◆ Try it ◆
Provide the number of lines of the records that include "shirt", with no other content.
Material for the task below:
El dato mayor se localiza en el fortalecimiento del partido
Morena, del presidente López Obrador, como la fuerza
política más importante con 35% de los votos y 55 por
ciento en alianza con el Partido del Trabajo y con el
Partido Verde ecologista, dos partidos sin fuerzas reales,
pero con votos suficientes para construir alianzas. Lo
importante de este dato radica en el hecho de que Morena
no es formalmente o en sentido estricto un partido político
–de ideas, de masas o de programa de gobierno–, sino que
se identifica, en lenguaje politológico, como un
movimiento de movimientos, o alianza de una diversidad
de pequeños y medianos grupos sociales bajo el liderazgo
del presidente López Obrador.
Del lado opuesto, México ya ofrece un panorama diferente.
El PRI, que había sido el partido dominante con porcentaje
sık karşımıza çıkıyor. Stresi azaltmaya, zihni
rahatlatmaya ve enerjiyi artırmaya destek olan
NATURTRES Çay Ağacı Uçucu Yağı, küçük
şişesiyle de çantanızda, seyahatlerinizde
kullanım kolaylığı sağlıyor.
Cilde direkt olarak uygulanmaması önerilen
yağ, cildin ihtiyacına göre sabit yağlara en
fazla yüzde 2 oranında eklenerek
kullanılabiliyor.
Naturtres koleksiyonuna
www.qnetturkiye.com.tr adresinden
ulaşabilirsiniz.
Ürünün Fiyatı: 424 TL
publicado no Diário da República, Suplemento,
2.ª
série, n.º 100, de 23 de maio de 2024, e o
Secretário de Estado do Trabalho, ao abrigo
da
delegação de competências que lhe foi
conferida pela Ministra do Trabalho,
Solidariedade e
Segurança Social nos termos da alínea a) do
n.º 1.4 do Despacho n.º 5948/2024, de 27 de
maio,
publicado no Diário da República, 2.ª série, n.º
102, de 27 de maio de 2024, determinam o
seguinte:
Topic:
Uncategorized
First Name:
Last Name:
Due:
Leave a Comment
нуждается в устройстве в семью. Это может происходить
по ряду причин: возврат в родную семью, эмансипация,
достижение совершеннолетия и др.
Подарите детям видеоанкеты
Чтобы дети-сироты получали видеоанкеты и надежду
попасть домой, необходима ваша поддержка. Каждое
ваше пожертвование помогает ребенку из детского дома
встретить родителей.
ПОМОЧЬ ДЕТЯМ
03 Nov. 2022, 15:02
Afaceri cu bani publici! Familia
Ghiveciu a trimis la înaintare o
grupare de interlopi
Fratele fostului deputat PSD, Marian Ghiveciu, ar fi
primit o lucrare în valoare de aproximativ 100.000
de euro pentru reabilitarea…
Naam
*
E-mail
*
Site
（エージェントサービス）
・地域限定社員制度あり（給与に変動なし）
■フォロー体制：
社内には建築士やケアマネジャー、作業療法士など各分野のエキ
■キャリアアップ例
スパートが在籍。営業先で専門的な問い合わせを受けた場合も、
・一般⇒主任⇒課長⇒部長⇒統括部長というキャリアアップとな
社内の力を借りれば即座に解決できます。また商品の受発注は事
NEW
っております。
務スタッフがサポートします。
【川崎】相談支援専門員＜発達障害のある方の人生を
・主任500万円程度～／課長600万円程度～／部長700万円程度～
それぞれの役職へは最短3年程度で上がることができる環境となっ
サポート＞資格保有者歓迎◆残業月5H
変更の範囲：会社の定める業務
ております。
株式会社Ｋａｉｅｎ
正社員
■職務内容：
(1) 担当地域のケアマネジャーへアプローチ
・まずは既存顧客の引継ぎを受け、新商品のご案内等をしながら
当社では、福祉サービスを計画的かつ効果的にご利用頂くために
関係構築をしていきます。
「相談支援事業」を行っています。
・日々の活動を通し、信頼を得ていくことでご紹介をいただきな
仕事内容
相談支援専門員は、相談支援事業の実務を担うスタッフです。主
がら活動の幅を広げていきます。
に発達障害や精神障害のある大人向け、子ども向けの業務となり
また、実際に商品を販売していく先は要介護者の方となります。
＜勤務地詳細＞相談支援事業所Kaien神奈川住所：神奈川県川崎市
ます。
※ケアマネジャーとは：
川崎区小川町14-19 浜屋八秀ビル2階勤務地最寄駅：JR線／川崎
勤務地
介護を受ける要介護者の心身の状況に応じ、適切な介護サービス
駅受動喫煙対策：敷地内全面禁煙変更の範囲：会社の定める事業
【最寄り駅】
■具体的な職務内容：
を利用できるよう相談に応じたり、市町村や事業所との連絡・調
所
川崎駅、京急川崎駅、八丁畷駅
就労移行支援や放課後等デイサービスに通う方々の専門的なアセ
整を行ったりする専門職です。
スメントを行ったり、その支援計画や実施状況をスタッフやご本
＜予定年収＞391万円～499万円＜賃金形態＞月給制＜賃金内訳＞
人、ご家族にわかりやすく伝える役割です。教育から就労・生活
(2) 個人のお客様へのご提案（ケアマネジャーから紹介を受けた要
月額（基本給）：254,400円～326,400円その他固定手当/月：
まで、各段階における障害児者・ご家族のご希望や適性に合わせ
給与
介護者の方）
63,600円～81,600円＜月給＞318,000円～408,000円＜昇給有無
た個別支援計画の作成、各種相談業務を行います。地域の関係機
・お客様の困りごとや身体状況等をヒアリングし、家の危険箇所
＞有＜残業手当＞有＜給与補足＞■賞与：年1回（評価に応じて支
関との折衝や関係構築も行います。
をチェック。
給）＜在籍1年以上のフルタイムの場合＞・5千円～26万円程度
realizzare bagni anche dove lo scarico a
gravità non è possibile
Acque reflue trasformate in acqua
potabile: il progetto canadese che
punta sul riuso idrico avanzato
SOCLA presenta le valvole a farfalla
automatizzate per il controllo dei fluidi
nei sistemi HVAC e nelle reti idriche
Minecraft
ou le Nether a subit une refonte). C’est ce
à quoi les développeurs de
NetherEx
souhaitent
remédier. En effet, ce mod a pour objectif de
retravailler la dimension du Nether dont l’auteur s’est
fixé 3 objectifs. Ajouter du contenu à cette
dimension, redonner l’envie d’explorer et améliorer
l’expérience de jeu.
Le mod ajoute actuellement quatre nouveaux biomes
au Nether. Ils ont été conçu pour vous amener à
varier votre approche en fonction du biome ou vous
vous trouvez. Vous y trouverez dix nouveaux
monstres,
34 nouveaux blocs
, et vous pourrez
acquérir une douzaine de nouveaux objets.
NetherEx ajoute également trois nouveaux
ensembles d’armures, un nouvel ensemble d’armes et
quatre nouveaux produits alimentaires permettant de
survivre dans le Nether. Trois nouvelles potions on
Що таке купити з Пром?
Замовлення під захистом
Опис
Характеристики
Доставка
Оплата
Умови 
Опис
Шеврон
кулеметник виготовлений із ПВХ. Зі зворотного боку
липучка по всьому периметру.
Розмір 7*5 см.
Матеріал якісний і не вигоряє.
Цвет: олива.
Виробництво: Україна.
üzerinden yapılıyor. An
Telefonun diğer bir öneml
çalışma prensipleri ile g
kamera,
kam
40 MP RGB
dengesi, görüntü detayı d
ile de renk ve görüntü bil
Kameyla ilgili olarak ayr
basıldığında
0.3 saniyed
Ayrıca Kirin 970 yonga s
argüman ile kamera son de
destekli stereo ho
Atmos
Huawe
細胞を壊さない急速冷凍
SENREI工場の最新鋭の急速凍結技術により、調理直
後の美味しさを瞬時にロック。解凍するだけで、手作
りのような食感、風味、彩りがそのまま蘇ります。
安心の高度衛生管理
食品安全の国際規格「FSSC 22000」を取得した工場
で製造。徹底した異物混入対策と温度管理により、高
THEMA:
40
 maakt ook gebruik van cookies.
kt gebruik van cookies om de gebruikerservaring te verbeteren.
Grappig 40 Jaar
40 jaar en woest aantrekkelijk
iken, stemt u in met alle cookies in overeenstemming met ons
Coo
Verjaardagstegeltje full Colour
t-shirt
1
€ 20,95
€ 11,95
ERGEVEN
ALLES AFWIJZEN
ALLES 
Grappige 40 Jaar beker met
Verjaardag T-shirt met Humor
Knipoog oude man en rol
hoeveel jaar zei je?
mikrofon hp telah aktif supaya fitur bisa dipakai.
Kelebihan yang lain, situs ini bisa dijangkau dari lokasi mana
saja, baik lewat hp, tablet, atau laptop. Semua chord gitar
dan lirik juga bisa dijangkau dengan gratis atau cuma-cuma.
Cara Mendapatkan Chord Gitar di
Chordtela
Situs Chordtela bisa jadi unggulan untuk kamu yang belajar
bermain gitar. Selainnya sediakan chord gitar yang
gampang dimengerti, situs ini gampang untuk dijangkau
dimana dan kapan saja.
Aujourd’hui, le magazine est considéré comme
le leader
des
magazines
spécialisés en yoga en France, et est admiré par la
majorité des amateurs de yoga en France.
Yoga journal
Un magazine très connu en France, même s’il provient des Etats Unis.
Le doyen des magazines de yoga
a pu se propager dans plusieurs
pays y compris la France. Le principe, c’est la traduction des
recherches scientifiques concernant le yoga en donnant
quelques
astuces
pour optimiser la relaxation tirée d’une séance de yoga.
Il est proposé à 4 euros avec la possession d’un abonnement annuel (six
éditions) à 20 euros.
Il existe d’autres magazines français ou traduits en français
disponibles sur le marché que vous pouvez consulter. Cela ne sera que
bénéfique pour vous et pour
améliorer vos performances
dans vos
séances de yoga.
End of Material for the task.
◆ Output of the task ◆
2